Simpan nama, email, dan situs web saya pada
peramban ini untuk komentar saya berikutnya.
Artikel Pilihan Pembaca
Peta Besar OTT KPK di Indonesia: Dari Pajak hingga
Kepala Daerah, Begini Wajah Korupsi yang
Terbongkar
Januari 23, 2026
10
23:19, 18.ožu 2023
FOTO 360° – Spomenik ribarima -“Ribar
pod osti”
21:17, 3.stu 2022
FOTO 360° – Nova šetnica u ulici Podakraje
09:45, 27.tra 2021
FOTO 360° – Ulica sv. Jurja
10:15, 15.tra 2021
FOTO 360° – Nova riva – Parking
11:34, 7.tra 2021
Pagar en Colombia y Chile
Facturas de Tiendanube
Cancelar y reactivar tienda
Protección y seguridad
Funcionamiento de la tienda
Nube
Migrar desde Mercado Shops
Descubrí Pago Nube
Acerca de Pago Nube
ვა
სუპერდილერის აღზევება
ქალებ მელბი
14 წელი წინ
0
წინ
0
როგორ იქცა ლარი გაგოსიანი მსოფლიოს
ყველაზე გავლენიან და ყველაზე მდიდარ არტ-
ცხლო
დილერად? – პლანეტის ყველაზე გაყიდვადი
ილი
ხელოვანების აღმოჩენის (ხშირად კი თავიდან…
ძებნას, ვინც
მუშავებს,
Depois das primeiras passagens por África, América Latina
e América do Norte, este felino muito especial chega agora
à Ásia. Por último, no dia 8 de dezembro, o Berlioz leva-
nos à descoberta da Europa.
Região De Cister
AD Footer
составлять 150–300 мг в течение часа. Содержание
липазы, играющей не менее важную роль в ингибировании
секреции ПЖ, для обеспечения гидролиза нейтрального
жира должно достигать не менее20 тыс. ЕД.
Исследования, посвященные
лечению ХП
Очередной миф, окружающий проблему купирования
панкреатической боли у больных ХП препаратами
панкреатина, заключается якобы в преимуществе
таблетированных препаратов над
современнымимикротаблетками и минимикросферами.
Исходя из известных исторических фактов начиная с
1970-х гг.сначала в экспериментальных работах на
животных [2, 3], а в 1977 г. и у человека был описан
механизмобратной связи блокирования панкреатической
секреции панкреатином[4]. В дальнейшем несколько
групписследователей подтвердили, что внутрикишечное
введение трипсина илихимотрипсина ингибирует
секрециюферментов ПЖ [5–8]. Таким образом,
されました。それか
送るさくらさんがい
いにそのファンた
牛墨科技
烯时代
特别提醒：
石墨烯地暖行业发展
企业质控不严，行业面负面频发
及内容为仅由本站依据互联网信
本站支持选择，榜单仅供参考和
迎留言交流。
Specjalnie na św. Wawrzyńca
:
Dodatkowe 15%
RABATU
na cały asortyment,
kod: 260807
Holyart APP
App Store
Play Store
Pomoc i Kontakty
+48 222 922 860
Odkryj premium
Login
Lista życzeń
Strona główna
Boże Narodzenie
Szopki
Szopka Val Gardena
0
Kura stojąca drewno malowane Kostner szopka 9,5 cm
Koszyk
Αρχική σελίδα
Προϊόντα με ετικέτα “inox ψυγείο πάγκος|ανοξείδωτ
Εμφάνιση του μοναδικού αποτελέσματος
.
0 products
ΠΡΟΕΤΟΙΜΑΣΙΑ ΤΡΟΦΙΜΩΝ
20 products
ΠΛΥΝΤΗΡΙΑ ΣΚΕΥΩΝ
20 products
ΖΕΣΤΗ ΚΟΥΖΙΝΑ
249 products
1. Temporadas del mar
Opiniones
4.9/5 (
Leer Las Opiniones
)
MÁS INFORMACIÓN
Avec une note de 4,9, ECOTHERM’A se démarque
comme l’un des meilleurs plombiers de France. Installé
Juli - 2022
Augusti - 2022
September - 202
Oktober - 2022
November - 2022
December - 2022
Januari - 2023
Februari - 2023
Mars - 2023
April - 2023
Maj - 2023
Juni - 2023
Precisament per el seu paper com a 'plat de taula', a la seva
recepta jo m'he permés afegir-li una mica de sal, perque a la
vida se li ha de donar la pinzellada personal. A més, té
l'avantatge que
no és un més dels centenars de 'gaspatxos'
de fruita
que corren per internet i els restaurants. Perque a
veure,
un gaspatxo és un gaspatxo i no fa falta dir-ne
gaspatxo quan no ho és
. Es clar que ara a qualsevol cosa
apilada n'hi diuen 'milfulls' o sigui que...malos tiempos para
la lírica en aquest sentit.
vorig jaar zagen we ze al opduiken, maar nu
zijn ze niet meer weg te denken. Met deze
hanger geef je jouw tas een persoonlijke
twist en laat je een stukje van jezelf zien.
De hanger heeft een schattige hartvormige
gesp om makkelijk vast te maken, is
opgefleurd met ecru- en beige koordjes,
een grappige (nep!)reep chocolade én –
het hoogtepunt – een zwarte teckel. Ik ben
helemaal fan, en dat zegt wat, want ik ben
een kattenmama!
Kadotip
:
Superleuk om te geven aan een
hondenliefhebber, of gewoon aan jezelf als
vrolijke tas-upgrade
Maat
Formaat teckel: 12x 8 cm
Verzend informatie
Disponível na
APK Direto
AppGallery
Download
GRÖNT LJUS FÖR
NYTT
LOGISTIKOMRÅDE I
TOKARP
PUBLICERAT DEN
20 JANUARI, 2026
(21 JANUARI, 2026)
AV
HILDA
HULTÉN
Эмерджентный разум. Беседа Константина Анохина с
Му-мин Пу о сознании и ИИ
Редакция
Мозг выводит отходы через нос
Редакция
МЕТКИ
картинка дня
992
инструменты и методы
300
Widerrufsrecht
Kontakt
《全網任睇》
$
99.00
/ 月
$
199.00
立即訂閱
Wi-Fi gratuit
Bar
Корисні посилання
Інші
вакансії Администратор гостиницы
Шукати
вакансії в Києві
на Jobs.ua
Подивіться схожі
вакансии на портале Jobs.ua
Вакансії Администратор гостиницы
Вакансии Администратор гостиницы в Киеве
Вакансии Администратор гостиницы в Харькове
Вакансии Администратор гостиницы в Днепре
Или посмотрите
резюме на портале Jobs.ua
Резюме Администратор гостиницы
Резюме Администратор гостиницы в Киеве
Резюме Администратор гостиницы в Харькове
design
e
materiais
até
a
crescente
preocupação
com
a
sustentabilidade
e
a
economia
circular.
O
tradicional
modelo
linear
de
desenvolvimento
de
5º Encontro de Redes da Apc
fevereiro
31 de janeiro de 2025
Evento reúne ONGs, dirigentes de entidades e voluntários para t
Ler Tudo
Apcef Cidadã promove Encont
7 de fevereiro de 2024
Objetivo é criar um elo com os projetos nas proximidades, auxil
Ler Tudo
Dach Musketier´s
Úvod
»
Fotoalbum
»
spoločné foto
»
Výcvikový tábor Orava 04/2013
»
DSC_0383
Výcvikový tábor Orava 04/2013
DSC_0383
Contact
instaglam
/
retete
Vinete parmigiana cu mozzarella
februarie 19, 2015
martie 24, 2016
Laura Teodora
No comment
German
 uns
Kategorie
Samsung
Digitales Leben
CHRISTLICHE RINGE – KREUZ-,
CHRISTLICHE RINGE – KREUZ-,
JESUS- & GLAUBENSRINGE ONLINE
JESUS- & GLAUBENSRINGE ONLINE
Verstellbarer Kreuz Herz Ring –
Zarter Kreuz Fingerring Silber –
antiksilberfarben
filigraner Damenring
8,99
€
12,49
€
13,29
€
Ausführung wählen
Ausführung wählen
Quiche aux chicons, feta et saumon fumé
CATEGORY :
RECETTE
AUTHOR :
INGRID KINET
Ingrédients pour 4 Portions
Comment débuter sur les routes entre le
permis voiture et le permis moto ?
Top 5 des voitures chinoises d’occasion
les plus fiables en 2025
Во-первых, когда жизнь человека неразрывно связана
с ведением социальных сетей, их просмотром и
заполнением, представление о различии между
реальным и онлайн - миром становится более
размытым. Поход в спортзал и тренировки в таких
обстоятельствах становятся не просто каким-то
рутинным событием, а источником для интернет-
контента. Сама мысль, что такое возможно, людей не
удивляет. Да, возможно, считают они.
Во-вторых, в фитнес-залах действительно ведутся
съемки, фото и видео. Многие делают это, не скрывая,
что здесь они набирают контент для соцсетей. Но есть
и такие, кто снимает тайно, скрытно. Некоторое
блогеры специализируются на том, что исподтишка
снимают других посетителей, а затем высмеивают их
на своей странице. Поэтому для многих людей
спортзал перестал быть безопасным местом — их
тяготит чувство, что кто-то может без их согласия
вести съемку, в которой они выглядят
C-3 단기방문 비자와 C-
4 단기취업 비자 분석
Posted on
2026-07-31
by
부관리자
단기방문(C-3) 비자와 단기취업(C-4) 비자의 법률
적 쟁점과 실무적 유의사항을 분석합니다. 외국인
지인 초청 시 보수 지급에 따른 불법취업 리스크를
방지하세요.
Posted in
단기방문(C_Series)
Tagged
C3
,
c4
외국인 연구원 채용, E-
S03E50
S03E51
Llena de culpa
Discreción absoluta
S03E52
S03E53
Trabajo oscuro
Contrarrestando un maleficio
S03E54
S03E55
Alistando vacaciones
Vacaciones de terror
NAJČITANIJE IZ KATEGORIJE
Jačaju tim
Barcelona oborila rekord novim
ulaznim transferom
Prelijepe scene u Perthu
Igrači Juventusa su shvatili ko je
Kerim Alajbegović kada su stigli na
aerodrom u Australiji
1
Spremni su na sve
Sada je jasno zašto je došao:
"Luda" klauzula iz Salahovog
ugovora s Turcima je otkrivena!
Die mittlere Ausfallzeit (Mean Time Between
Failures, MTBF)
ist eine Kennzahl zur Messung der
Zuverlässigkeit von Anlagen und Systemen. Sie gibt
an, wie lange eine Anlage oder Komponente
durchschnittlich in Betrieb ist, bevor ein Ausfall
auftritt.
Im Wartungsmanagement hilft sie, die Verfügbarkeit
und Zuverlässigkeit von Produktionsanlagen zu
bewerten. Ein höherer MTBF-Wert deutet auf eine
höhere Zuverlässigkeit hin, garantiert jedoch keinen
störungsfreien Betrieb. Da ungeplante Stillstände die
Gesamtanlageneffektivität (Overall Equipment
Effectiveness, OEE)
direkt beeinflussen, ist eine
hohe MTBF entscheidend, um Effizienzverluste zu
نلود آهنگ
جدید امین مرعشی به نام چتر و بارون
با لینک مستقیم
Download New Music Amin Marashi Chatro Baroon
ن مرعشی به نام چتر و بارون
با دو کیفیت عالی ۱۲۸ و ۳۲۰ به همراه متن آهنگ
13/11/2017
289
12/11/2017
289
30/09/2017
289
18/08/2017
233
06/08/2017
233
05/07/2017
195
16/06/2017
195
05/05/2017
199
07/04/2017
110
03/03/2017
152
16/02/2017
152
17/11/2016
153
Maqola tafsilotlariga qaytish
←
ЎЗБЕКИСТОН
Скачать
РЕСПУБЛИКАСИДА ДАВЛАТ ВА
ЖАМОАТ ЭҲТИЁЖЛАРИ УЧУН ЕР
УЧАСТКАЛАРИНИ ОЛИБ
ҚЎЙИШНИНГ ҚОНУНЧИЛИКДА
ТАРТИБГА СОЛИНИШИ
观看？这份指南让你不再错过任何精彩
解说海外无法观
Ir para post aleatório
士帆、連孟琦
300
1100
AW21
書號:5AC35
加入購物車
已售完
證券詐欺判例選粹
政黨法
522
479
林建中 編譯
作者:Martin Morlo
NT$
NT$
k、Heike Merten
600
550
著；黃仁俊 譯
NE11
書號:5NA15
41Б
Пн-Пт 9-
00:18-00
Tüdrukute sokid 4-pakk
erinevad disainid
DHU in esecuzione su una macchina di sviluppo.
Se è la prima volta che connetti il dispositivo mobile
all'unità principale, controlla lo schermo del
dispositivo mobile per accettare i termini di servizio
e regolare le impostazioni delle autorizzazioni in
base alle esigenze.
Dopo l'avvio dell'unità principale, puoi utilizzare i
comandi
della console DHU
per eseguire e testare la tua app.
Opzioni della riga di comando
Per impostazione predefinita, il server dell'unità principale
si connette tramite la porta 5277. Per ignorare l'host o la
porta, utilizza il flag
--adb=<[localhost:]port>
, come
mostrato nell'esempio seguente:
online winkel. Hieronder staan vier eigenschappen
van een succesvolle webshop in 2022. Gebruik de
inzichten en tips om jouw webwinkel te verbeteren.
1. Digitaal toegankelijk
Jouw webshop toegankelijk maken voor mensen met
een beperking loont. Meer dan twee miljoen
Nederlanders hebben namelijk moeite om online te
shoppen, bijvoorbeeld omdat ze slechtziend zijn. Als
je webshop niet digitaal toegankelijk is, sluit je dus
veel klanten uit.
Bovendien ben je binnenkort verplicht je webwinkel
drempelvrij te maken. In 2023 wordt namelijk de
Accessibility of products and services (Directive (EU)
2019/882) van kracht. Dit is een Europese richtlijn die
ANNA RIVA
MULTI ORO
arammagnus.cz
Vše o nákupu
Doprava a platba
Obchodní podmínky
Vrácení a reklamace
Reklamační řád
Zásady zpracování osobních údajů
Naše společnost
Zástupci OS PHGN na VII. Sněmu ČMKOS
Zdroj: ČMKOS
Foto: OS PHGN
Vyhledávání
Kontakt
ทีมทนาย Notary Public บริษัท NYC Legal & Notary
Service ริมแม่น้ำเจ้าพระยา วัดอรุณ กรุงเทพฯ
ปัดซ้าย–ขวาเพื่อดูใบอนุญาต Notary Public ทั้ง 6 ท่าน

========

**WHAT THIS TASK INVOLVES**
Print exactly the lines of the listing above starting at the line containing "作者:Martin Morlo" and ending at the line containing "porta, utilizza il flag", both included.

**RESPONSE**
作者:Martin Morlo
NT$
NT$
k、Heike Merten
600
550
著；黃仁俊 譯
NE11
書號:5NA15
41Б
Пн-Пт 9-
00:18-00
Tüdrukute sokid 4-pakk
erinevad disainid
DHU in esecuzione su una macchina di sviluppo.
Se è la prima volta che connetti il dispositivo mobile
all'unità principale, controlla lo schermo del
dispositivo mobile per accettare i termini di servizio
e regolare le impostazioni delle autorizzazioni in
base alle esigenze.
Dopo l'avvio dell'unità principale, puoi utilizzare i
comandi
della console DHU
per eseguire e testare la tua app.
Opzioni della riga di comando
Per impostazione predefinita, il server dell'unità principale
si connette tramite la porta 5277. Per ignorare l'host o la
porta, utilizza il flag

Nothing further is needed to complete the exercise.